The United States equities markets and the cryptocurrency markets have started the new week on a strong footing. This suggests that investors expect the Federal Reserve's possible 75 basis point rate hike in the Sept. 20 to 21 meeting to be priced in and it also could mean that investors believe inflation has peaked.
Bitcoin’s (BTC) rally above $22,000 cleared the closely watched metric of the realized price which according to Glassnode is at $21,700. The next major barrier on the upside is the 200-week moving average near $23,330. A break and close above this resistance could indicate that the bear market may be ending.
The current bear market has not driven away institutional investors who continue to believe in the long-term prospects of the asset class.
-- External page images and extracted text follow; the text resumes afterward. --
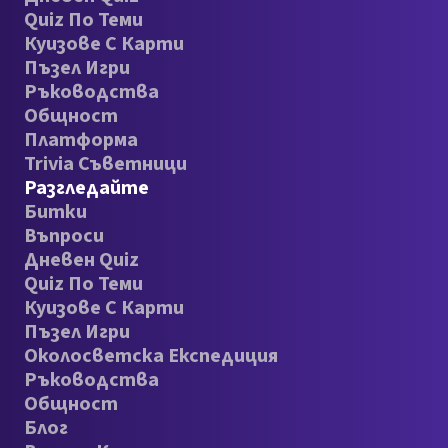
Quiz По Теми
Куизове С Карти
Пъзел Игри
Ръководства
Общност
Платформа
Trivia Съветници
Разгледайте
Битки
Въпроси
Дневен Quiz
Quiz По Теми
Куизове С Карти
Пъзел Игри
Околосветска Експедиция
Ръководства
Общност
Блог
One such example was given by Irfan Ahmad, the Asia Pacific digital lead for State Street’s crypto unit State Street Digital, who said that their institutional clients continued to place strategic bets in the cryptocurrency space in June and July.
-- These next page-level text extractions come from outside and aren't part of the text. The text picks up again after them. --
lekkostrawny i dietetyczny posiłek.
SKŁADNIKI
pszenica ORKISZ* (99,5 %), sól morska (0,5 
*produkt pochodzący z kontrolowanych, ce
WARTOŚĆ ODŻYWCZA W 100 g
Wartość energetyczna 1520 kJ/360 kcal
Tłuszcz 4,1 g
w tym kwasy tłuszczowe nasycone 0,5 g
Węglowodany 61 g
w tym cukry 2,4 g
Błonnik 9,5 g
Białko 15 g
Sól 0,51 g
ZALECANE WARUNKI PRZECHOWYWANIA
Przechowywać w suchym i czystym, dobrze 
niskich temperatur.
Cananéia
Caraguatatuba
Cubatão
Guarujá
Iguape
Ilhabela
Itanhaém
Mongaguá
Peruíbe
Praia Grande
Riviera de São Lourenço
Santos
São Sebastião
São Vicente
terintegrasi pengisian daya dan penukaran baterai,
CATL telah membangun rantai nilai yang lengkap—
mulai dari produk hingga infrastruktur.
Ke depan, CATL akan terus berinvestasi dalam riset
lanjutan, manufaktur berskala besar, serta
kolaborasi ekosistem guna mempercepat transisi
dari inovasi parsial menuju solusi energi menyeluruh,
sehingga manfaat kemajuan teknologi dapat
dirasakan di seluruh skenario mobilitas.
Could Bitcoin and altcoins continue their up-move in the near term? Let’s study the charts of the top-10 cryptocurrencies to find out.
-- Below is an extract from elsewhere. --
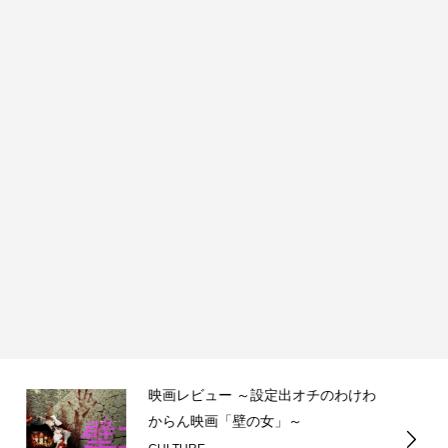
映画レビュー ～設定出オチのわけわ
からん映画「壁の女」～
Bitcoin is attempting to form a bottom. Buyers pushed the price above the 20-day exponential moving average ($20,831) on Sept. 9 and the 50-day simple moving average ($21,944) on Sept. 12. This suggests that the bears may be losing momentum.
If buyers sustain the price above the 50-day SMA, the BTC/USDT pair could attempt a rally to the overhead resistance at $25,211. The bears are expected to defend this level with vigor. If the price turns down from this level, the pair could spend some time inside a large range between $18,626 and $25,211.